1989-2009: quante volte sono comparse le mucillagini nel nostro Adriatico?
“Si sono presentate altre volte, pur in misura inferiore e con manifestazioni a ‘macchia di leopardo’. Il problema è proseguito fino al 1992, dal ‘93 al ‘96 nulla poi qualche comparsa dal ’97 al 2004 e nell’inverno del 2007”.
Ma oggi possiamo stare tranquilli?
“È ancora difficile fare delle previsioni ma per questa stagione possiamo essere fiduciosi. Abbiamo effettuato controlli anche di recente con tanto di telecamere subacquee al largo delle coste italiane e croate. Dalle analisi e dalle informazioni e segnalazioni che abbiamo sotto mano non c’è alcun segnale di materiale relativo a mucillagini. Negli anni in cui si sono manifestate, in questo periodo, al largo e ad una certa profondità già si potevano notare”.
Dunque un domani non è escluso che esse possano tornare.
“Il fenomeno è ciclico nelle acque dell’Adriatico. I primi dati scientifici risalgono alla fine del Settecento, le prime pubblicazioni che rivelano il problema alla fine del 1.800. Quel che dobbiamo capire è che si tratta di un fenomeno completamente naturale originato da zuccheri complessi, amido di cellulosa, prodotti da una microalga che si gonfia a contatto con l’acqua e che dal fondo affiora in superficie e con i venti viene trascinata dal largo alla costa. Una cosa assolutamente diversa dall’eutrofizzazione che è invece strettamente legata agli apporti di sostanze antropiche (dall’attività dell’uomo) come fosfati e nitrati, per intenderci. Anche questo comporta una colorazione delle acque, sul verde-marroncino, ma è più circoscritto spazialmente e temporalmente ad un massimo di sette-dieci giorni, poi finisce anche se si ripresenta ciclicamente”.
La ferita nel turismo
Falsi miti da smentire, dunque.
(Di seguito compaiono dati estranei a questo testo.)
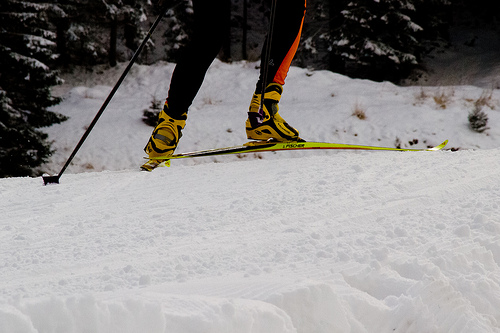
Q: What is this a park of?
A: A hokker.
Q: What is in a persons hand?
A: A ski pole.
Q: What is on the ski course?
A: Snow.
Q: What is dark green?
A: The pine tree.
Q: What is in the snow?
A: A skier's legs.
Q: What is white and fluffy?
A: Snow on the ground.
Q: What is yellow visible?
A: A pair of skis.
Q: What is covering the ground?
A: Snow.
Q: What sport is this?
A: Skiing.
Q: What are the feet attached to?
A: The skiis.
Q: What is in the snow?
A: Prints.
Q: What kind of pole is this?
A: A ski pole.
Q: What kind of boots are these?
A: Ski boots.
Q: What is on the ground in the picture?
A: Snow.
Anche se allora la confusione regnò sovrana. Solo alla metà di luglio le analisi dei laboratori dell’Università di Bologna scongiurarono il pericolo per la salute dei bagnanti e il tanto temuto divieto di balneazione. La “benedizione” della chimica non bastò però a frenare la maledizione mediatica. Giornali e tv italiani ed esteri (soprattutto certa stampa tedesca) continuarono a massacrare la riviera. Stabilimenti balneari, alberghi e tutta la catena dell’indotto turistico continuarono a soffrire. Ormai Rimini, l’ex meta della vacanza a base di sole, mare e buona cucina, era marchiata a fuoco. E anche negli anni successivi al primo comparire di qualche alga si iniziò a temere il peggio. Fatichiamo ancora, a vent’anni di distanza a scrollarci di dosso quella melma che, per quanto innocua, ha di certo creato una ferita nell’animo del turismo riminese.